One problem I have with some Rockstar games

Let me preface this by saying that I’m a big fan of Rockstar’s games generally, and I really love Red Dead Redemption overall, much more so than GTA IV (which I liked, but not as much as Vice City or San Andreas), but one thing that always annoys me about Rockstar games is the surprising lack of attention to detail with regard to utterances/written stuff in foreign languages, notably Spanish. If you’re not a Spanish speaker you probably don’t even notice it, but for me (who grew up bilingual and make my living as a translator) it’s like nails on a chalkboard to hear the following:

The real last name “Allende” actually mispronounced by some of the supposed natives of RDR’s fictional
northern Mexican state of Nuevo Paraíso (notably by “De Santa”–as far as I know a completely bogus last
name). I don’t care if the Anglos butcher it, that would be expected, just as in WW2 most Americans didn’t
know how to pronounce the word “Nazi,” but the Mexicans?
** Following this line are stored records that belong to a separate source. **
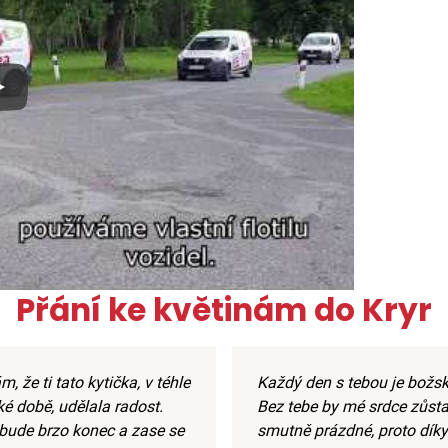
x
Přání ke květinám do Kryr
, že ti tato kytička, v téhle
Každý den s tebou je božsk
ké době, udělala radost.
Bez tebe by mé srdce zůsta
bude brzo konec a zase se
smutně prázdné, proto díky 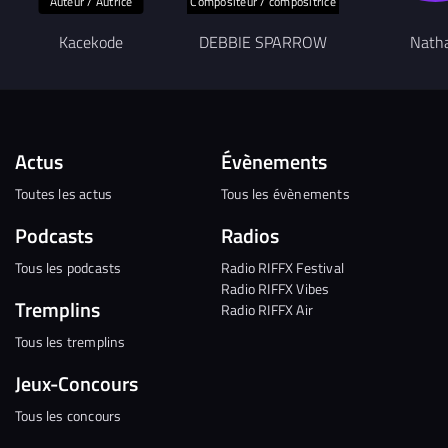
Auteur / Autrice
Compositeur / compositrice
Kacekode
DEBBIE SPARROW
Nath
Actus
Évènements
Toutes les actus
Tous les évènements
Podcasts
Radios
Tous les podcasts
Radio RIFFX Festival
Radio RIFFX Vibes
Tremplins
Radio RIFFX Air
Tous les tremplins
Jeux-Concours
Tous les concours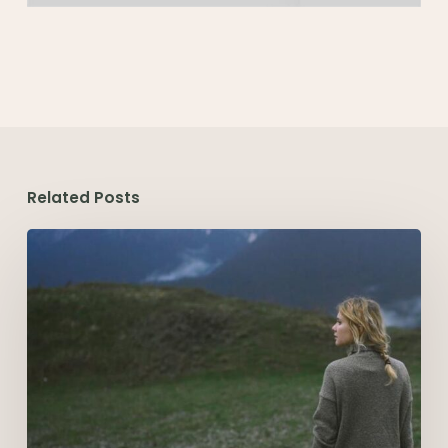
Related Posts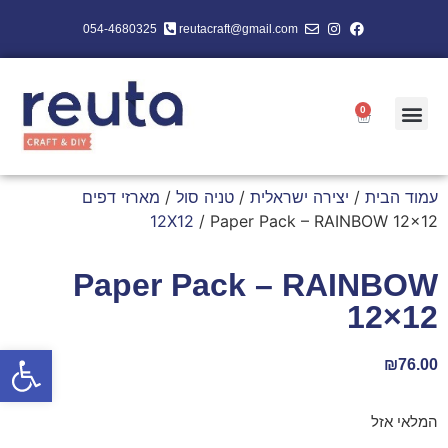
054-4680325
reutacraft@gmail.com
0
עמוד הבית
/
יצירה ישראלית
/
טניה סול
/
מארזי דפים
12X12
/ Paper Pack – RAINBOW 12×12
Paper Pack – RAINBOW
12×12
פתח סרגל
₪
76.00
המלאי אזל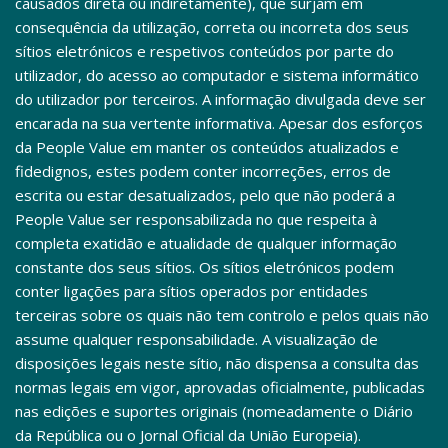
causados direta ou indiretamente), que surjam em 
consequência da utilização, correta ou incorreta dos seus 
sítios eletrónicos e respetivos conteúdos por parte do 
utilizador, do acesso ao computador e sistema informático 
do utilizador por terceiros. A informação divulgada deve ser 
encarada na sua vertente informativa. Apesar dos esforços 
da People Value em manter os conteúdos atualizados e 
fidedignos, estes podem conter incorreções, erros de 
escrita ou estar desatualizados, pelo que não poderá a 
People Value ser responsabilizada no que respeita à 
completa exatidão e atualidade de qualquer informação 
constante dos seus sítios. Os sítios eletrónicos podem 
conter ligações para sítios operados por entidades 
terceiras sobre os quais não tem controlo e pelos quais não 
assume qualquer responsabilidade. A visualização de 
disposições legais neste sítio, não dispensa a consulta das 
normas legais em vigor, aprovadas oficialmente, publicadas 
nas edições e suportes originais (nomeadamente o Diário 
da República ou o Jornal Oficial da União Europeia).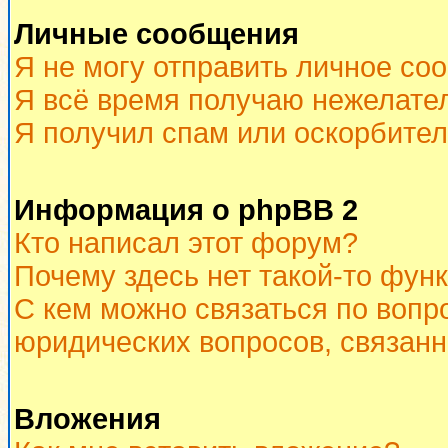
Личные сообщения
Я не могу отправить личное со
Я всё время получаю нежелате
Я получил спам или оскорбитель
Информация о phpBB 2
Кто написал этот форум?
Почему здесь нет такой-то фун
С кем можно связаться по вопр
юридических вопросов, связан
Вложения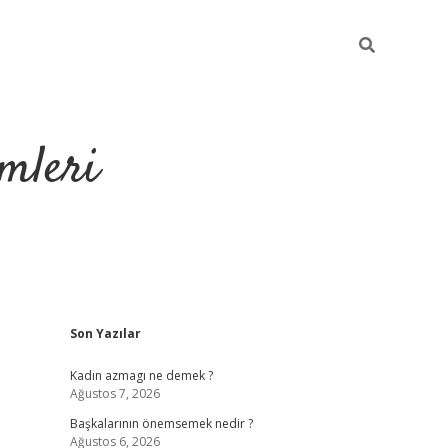
mleri
Sidebar
Son Yazılar
hiltonbet yeni 
Kadın azmagı ne demek ?
Ağustos 7, 2026
Başkalarının önemsemek nedir ?
Ağustos 6, 2026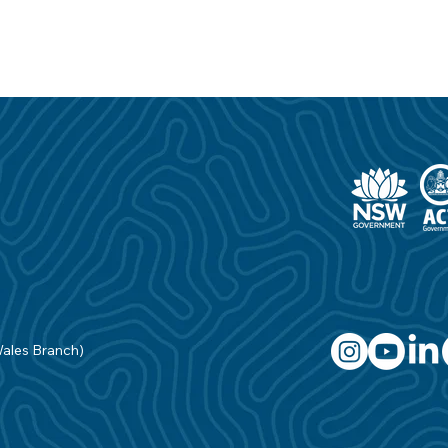
Wales Branch)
Really obvious article-noun and noun-adjective gender agreement errors like the neighborhood name “El
Corona” in San Andreas, or in RDR’s Mexico when the lawmen chasing you say “Esta es mi parte favorito”
(should be favorita) or “Las tentaciones del mundo son transitorios” (should be transitorias). Seriously, a
good first-year American high school Spanish student could catch that stuff. WTF?

How freaking hard would it be to hire someone to check this stuff out before finishing the game? It’s
immersion-breaking and a stupid oversight that these things happen in games where they get so many other
details right. The weird part is that those two lines just above are delivered with perfect pronunciation, so
it’s almost as if they’re having the voice actors do it on purpose as some kind of meta-joke. Or the people
at Rockstar have some anti-hispanic prejudice going and are just doing it to f_k with people (no Latino radio
station in San Andreas’ fake LA? Really? Have these people been to LA?). Either way, it’s not appreciated.

Bonjourno.

The only thing that offends me about GTAIV is that traffic lights are placed incorrectly when compared to the real world.

IT MAKES ME SO MAD.

I always thought it should have been pronounced Bell-itch. Is that wrong?

Donde esta mes pantalones?

Me llamo T-Bone La araña de discoteca.

Usted es un Nazi gramatical.

Pika?

Chu!

-Tom

Seriously, though, there’s a lot of lazy stuff like that in Red Dead Redemption. As I find myself losing interest in what the characters are talking about, I instead listen to what they’re saying. At one point, Landon Ricketts teases Marsten about his desire to catch up with the members of his former gang.

“What is it, some kind of high school reunion?” Ricketts asks.

At that point, I should not be wondering if they had high school, much less reunions, back in 18whatever-whatever. But that’s what I’m wondering.

Oh, Rockstar. The stuff you guys screw up should be so easy NOT to screw up…

 -Tom

Well usually the Nazis / Wehrmacht soldiers in WWII FPS say stuff that is wrong / makes little or no sense.
However I laugh about that and think “so close yet so far…” instead of being pissed. :)

Any native speaking German could sort out that shit in a week max.
No idea why the developers don’t get some help in.

19-whatever-whatever.

But whatever.

I just assume R* is trolling Spanish speakers kinda like they’re trolling everything else in the world.

Fact is, they could get it right by simply paying a native speaker who is proficient in English to interface with their creative team but instead they seem to prefer some half-arsed translations that I really think they just passed through Babelfish.
And it’s not a matter of money either, I have no idea how much they pay to their “translators” but personally I’ve made technical translations for 10€ a page which is cutting my own throat. (ah!, Dibbler reference!)

For the win!

RDR does not like the jewish people either.

And that guy dies often in my world.

Or that every license plate in GTA4 says “Liberty City” – c’mon people, SR2 at least had random plates!

When I play some euro games (like King’s Bounty, Majesty 2 or Space Rangers 2) I am usually amused by the strange abuse games like these inflict on the English language. To me it adds a certain charm to the game.

I love the Wolfenstein German. But then again, I’m happy anytime somebody butchers German.